→ PROMPT
Can you pull out everything from the line containing "wo es bereits" down to the end of the records, with both ends included and each line repeated word for word? Leave the pictures out of your answer.
++++ DATA SECTION ++++
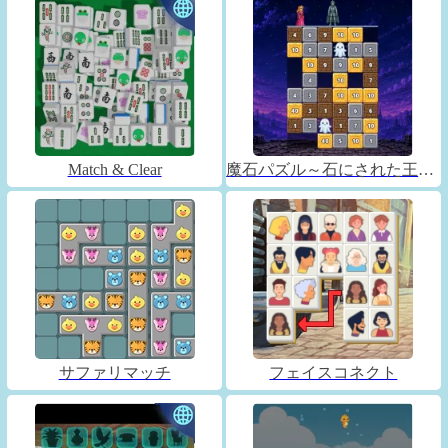
Match & Clear
魔石パズル～石にされた王子～
サファリマッチ
フェイスコネクト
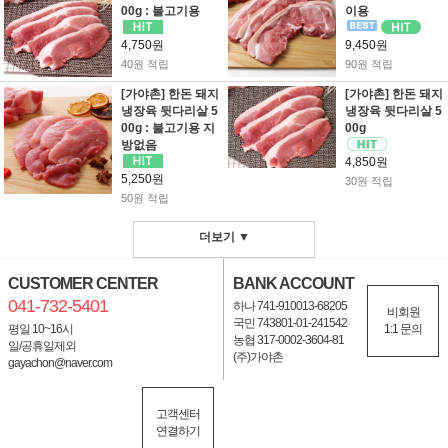
00g : 불고기용
이용
4,750원
9,450원
40원 적립
90원 적립
[가야촌] 한돈 돼지
[가야촌] 한돈 돼지
냉장육 뒷다리살 5
냉장육 뒷다리살 5
00g : 불고기용 지
00g
방없음
4,850원
5,250원
30원 적립
50원 적립
더보기 ▼
CUSTOMER CENTER
BANK ACCOUNT
041-732-5401
하나 741-910013-68205
비회원
국민 743801-01-241542
평일 10~16시
1:1 문의
농협 317-0002-3604-81
일/공휴일제외
(주)가야촌
gayachon@naver.com
고객센터
연결하기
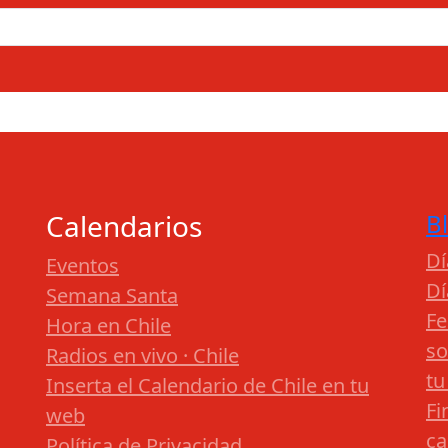
Calendarios
B
Dí
Eventos
Dí
Semana Santa
Fe
Hora en Chile
so
Radios en vivo · Chile
tu
Inserta el Calendario de Chile en tu
Fi
web
ca
Política de Privacidad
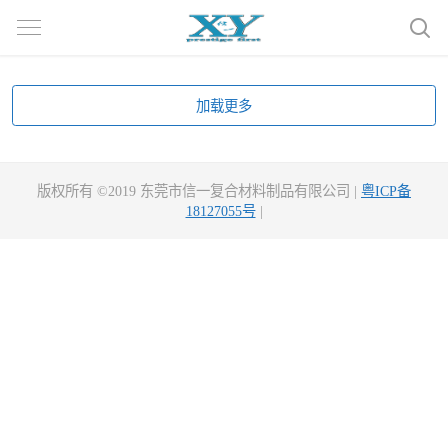
加载更多
版权所有 ©2019 东莞市信一复合材料制品有限公司 |
粤ICP备
18127055号
|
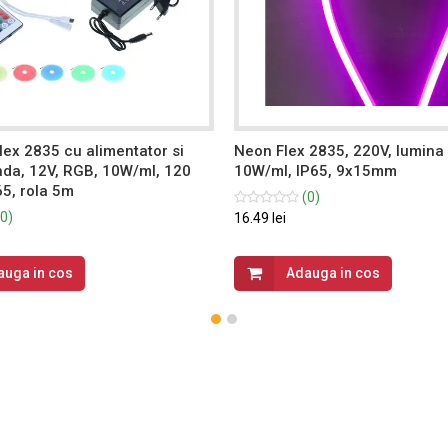
lex 2835 cu alimentator si
Neon Flex 2835, 220V, lumina
da, 12V, RGB, 10W/ml, 120
10W/ml, IP65, 9x15mm
65, rola 5m
(0)
0)
16.49 lei
auga in cos
Adauga in cos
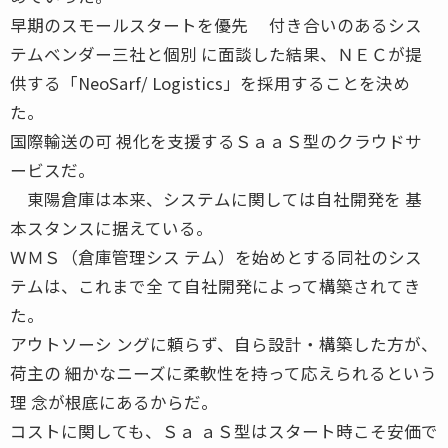
早期のスモールスタートを優先 付き合いのあるシス
テムベンダー三社と個別 に面談した結果、ＮＥＣが提
供する「NeoSarf/ Logistics」を採用することを決め
た。
国際輸送の可 視化を支援するＳａａＳ型のクラウドサ
ービスだ。
東陽倉庫は本来、システムに関しては自社開発を 基
本スタンスに据えている。
ＷＭＳ（倉庫管理シス テム）を始めとする同社のシス
テムは、これまで全 て自社開発によって構築されてき
た。
アウトソーシ ングに頼らず、自ら設計・構築した方が、
荷主の 細かなニーズに柔軟性を持って応えられるという
理 念が根底にあるからだ。
コストに関しても、Ｓａ ａＳ型はスタート時こそ安価で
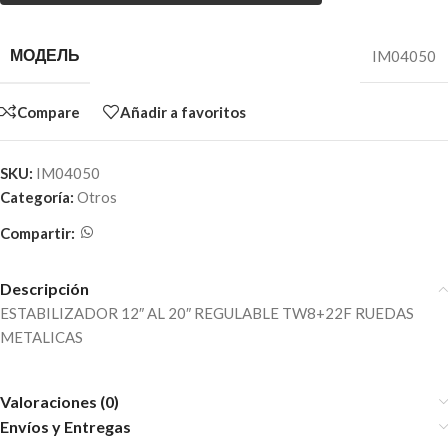
МОДЕЛЬ
IM04050
Compare
Añadir a favoritos
SKU:
IM04050
Categoría:
Otros
Compartir:
Descripción
ESTABILIZADOR 12″ AL 20″ REGULABLE TW8+22F RUEDAS
METALICAS
Valoraciones (0)
Envíos y Entregas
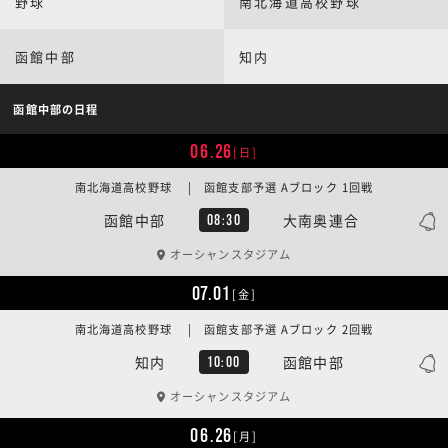
野球
南北海道高校野球
函館中部
知内
函館中部の日程
06.26
[日]
南北海道高校野球 | 函館支部予選 Aブロック 1回戦
函館中部
大南奥連合
08:30
オーシャンスタジアム
07.01
[金]
南北海道高校野球 | 函館支部予選 Aブロック 2回戦
知内
函館中部
10:00
オーシャンスタジアム
06.26
[月]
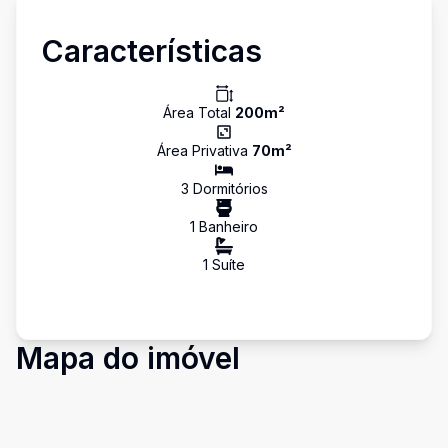
Características
Área Total
200
m²
Área Privativa
70
m²
3
Dormitório
s
1
Banheiro
1
Suíte
Mapa do imóvel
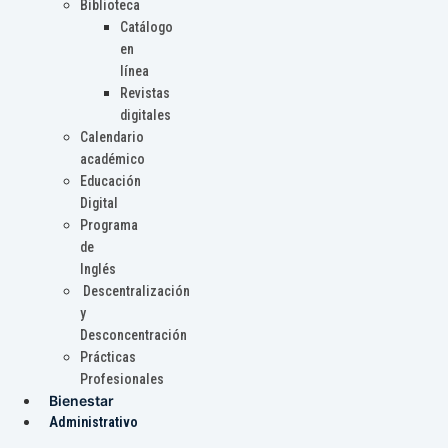
Biblioteca
Catálogo
en
línea
Revistas
digitales
Calendario
académico
Educación
Digital
Programa
de
Inglés
Descentralización
y
Desconcentración
Prácticas
Profesionales
Bienestar
Administrativo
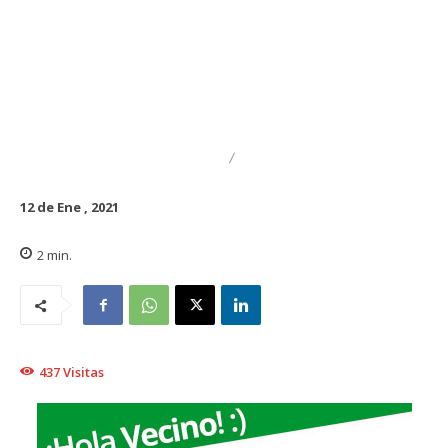
DESTACADO
NACIONAL
12 de Ene , 2021
2
min.
437
Visitas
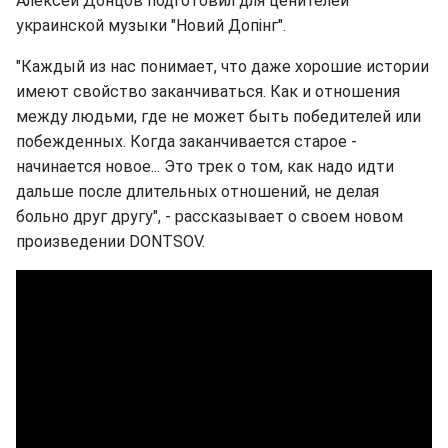
Алексей Донцов подготовил для ценителей
украинской музыки "Новий Допінг".
"Каждый из нас понимает, что даже хорошие истории
имеют свойство заканчиваться. Как и отношения
между людьми, где не может быть победителей или
побежденных. Когда заканчивается старое -
начинается новое... Это трек о том, как надо идти
дальше после длительных отношений, не делая
больно друг другу", - рассказывает о своем новом
произведении DONTSOV.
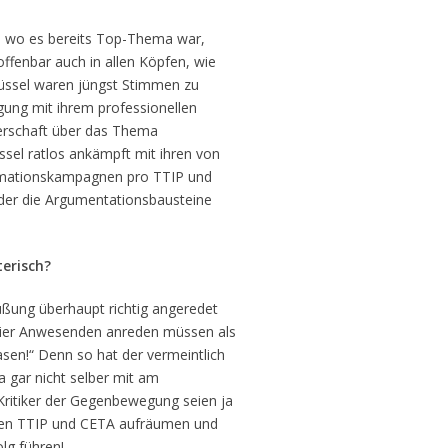
, wo es bereits Top-Thema war,
offenbar auch in allen Köpfen, wie
rüssel waren jüngst Stimmen zu
gung mit ihrem professionellen
rerschaft über das Thema
sel ratlos ankämpft mit ihren von
rmationskampagnen pro TTIP und
, der die Argumentationsbausteine
terisch?
rüßung überhaupt richtig angeredet
ie hier Anwesenden anreden müssen als
asen!“ Denn so hat der vermeintlich
a gar nicht selber mit am
 Kritiker der Gegenbewegung seien ja
egen TTIP und CETA aufräumen und
lg führen!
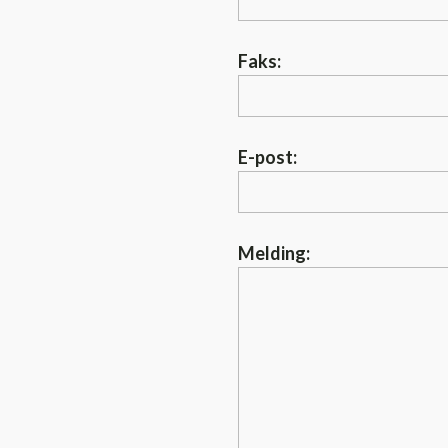
Faks:
E-post:
Melding:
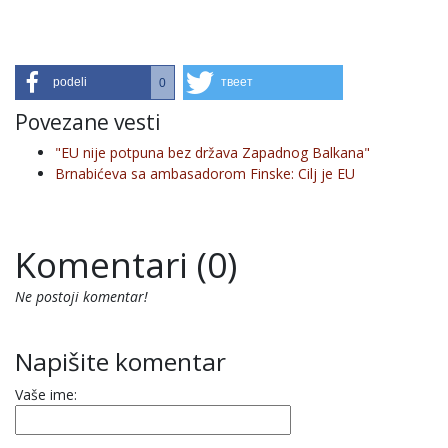
podeli
твеет
0
Povezane vesti
"EU nije potpuna bez država Zapadnog Balkana"
Brnabićeva sa ambasadorom Finske: Cilj je EU
Komentari (0)
Ne postoji komentar!
Napišite komentar
Vaše ime:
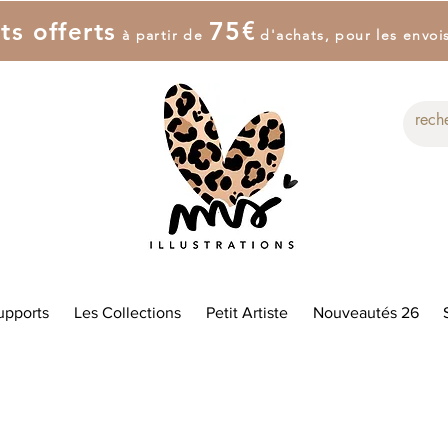
7
5
€
ts offerts
à partir de
d'achat
s
, pour les envoi
upports
Les Collections
Petit Artiste
Nouveautés 26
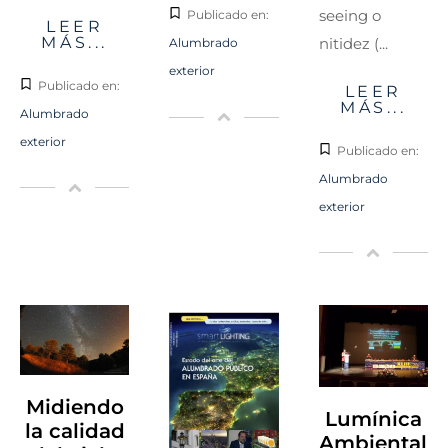
seeing o
Publicado en:
LEER
MÁS...
nitidez (...
Alumbrado
exterior
Publicado en:
LEER
MÁS...
Alumbrado
exterior
Publicado en:
Alumbrado
exterior
Midiendo
Lumínica
la calidad
Ambiental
++++
→ EXPECTED ANSWER
, wo es bereits Top-Thema war,
offenbar auch in allen Köpfen, wie
rüssel waren jüngst Stimmen zu
gung mit ihrem professionellen
rerschaft über das Thema
sel ratlos ankämpft mit ihren von
rmationskampagnen pro TTIP und
, der die Argumentationsbausteine
terisch?
rüßung überhaupt richtig angeredet
ie hier Anwesenden anreden müssen als
asen!“ Denn so hat der vermeintlich
a gar nicht selber mit am
 Kritiker der Gegenbewegung seien ja
egen TTIP und CETA aufräumen und
lg führen!
Faks:
E-post:
Melding:
podeli
твеет
0
Povezane vesti
"EU nije potpuna bez država Zapadnog Balkana"
Brnabićeva sa ambasadorom Finske: Cilj je EU
Komentari (0)
Ne postoji komentar!
Napišite komentar
Vaše ime:
7
5
€
ts offerts
à partir de
d'achat
s
, pour les envoi
upports
Les Collections
Petit Artiste
Nouveautés 26
seeing o
Publicado en:
LEER
MÁS...
nitidez (...
Alumbrado
exterior
Publicado en:
LEER
MÁS...
Alumbrado
exterior
Publicado en:
Alumbrado
exterior
Midiendo
Lumínica
la calidad
Ambiental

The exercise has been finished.